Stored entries
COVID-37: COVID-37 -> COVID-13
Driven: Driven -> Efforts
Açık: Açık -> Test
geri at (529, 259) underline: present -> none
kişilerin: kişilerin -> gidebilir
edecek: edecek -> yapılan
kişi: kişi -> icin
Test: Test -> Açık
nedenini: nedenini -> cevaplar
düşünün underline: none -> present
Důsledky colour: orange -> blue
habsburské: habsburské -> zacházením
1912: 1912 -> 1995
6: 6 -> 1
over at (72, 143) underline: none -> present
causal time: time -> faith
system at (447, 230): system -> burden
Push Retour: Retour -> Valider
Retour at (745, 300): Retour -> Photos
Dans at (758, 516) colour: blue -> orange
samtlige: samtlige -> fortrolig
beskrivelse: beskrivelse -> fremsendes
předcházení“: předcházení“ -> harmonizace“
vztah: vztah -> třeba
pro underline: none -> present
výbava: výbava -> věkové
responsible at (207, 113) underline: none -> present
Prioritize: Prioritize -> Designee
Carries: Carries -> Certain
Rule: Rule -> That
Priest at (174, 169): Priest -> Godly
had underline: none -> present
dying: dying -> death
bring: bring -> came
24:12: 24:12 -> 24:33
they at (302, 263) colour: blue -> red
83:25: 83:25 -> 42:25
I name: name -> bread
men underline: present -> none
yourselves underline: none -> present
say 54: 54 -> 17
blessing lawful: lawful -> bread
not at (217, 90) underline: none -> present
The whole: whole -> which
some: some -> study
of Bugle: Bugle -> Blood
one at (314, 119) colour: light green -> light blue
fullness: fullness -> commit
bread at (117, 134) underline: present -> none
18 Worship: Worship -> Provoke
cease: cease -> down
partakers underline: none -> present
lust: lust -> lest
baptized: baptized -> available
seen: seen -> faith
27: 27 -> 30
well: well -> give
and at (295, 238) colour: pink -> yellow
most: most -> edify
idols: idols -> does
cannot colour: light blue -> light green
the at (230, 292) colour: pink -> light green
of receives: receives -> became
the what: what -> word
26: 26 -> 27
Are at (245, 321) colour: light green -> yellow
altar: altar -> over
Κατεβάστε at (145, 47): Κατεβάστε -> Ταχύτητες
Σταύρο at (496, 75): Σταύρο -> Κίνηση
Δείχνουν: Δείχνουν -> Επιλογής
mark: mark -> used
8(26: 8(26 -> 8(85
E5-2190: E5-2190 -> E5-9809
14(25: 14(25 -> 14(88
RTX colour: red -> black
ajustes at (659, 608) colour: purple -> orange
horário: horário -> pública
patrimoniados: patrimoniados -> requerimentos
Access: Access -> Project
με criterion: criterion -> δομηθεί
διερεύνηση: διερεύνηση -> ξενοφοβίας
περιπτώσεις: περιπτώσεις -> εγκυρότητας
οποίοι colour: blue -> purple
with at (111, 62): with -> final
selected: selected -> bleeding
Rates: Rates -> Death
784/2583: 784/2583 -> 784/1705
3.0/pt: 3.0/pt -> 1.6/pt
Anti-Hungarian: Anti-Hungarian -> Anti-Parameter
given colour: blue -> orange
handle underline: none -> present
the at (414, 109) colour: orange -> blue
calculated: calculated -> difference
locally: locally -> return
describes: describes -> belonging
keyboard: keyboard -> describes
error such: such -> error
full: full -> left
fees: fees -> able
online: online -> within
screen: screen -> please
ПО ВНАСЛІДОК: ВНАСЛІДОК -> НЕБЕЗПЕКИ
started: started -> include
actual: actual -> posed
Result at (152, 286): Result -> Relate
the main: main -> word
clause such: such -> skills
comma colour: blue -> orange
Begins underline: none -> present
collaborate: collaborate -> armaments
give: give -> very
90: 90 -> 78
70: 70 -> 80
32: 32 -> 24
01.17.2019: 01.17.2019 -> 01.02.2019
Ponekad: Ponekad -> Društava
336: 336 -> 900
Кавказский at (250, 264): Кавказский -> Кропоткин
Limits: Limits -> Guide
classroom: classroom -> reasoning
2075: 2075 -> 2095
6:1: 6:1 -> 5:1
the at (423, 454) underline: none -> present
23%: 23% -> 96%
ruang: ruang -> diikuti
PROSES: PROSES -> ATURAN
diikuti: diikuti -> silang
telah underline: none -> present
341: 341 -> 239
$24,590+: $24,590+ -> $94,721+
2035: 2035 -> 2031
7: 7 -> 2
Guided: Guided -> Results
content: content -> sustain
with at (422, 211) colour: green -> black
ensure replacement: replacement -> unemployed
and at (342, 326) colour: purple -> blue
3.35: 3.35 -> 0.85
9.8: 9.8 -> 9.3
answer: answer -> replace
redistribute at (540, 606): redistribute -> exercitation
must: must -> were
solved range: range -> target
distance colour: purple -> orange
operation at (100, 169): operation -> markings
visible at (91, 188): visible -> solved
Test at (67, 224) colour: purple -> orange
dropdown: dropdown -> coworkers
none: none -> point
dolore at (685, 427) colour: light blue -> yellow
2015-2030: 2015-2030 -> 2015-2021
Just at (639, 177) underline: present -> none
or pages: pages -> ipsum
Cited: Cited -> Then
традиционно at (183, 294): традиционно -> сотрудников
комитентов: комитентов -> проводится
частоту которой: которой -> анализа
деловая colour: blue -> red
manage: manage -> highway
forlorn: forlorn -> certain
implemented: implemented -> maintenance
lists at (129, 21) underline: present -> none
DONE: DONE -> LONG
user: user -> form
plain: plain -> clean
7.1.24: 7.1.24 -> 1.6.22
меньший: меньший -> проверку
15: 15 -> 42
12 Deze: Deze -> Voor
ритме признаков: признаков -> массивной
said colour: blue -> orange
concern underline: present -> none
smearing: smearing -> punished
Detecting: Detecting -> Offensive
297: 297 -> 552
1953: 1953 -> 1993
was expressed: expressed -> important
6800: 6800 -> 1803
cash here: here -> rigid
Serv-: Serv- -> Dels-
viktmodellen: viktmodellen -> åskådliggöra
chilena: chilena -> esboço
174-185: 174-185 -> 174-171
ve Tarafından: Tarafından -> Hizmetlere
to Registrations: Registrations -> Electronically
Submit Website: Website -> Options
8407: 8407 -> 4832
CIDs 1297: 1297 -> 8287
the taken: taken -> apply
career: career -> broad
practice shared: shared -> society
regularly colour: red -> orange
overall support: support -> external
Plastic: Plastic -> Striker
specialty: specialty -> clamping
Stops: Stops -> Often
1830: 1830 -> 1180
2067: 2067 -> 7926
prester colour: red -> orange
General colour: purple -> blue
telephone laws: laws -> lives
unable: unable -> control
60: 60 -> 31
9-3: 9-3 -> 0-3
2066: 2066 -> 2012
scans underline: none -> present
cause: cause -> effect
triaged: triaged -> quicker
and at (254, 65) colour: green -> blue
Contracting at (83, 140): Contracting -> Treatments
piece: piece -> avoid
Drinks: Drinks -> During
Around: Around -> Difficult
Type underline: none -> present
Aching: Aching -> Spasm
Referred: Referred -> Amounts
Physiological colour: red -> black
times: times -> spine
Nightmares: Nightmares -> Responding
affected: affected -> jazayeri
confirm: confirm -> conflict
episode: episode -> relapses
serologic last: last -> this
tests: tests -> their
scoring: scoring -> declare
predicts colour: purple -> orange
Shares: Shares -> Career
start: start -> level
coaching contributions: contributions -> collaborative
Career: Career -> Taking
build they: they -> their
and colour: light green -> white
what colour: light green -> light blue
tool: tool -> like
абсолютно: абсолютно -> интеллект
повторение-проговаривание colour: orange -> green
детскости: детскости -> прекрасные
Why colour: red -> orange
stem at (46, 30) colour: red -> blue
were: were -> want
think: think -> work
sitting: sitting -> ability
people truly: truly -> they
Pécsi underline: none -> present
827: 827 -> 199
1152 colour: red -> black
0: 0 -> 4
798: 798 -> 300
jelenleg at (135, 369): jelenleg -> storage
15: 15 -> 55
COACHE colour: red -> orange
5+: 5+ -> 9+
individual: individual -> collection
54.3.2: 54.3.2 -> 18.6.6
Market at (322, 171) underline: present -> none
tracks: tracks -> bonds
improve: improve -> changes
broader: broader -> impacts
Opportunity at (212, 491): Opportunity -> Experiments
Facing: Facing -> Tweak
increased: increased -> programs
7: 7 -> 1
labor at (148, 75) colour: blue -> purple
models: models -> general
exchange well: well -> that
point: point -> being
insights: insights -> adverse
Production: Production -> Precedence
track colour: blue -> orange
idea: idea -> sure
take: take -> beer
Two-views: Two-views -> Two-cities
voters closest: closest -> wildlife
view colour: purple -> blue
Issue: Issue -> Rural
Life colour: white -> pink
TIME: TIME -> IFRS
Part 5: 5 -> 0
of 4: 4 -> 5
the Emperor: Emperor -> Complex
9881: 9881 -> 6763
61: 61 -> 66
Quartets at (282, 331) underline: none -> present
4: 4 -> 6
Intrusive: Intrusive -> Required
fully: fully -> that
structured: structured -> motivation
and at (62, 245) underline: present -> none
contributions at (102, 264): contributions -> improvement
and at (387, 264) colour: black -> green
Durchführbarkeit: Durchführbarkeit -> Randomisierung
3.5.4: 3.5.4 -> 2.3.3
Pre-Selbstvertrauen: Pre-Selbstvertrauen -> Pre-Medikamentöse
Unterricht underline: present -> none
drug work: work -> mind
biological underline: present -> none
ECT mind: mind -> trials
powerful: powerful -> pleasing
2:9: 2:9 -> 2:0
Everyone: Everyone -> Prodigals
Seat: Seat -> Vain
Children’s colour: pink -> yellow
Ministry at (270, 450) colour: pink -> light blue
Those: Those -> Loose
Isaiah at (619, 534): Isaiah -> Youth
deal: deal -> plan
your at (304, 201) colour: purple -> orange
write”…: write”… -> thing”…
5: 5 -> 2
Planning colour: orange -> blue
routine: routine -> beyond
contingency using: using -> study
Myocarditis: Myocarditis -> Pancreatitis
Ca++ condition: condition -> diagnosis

» **GIVEN EXERCISE**: Reproduce the data word for word, from its first line through the line containing "Rule: Rule -> That", with both of those lines included.

» **THE COMPLETED TASK**:
COVID-37: COVID-37 -> COVID-13
Driven: Driven -> Efforts
Açık: Açık -> Test
geri at (529, 259) underline: present -> none
kişilerin: kişilerin -> gidebilir
edecek: edecek -> yapılan
kişi: kişi -> icin
Test: Test -> Açık
nedenini: nedenini -> cevaplar
düşünün underline: none -> present
Důsledky colour: orange -> blue
habsburské: habsburské -> zacházením
1912: 1912 -> 1995
6: 6 -> 1
over at (72, 143) underline: none -> present
causal time: time -> faith
system at (447, 230): system -> burden
Push Retour: Retour -> Valider
Retour at (745, 300): Retour -> Photos
Dans at (758, 516) colour: blue -> orange
samtlige: samtlige -> fortrolig
beskrivelse: beskrivelse -> fremsendes
předcházení“: předcházení“ -> harmonizace“
vztah: vztah -> třeba
pro underline: none -> present
výbava: výbava -> věkové
responsible at (207, 113) underline: none -> present
Prioritize: Prioritize -> Designee
Carries: Carries -> Certain
Rule: Rule -> That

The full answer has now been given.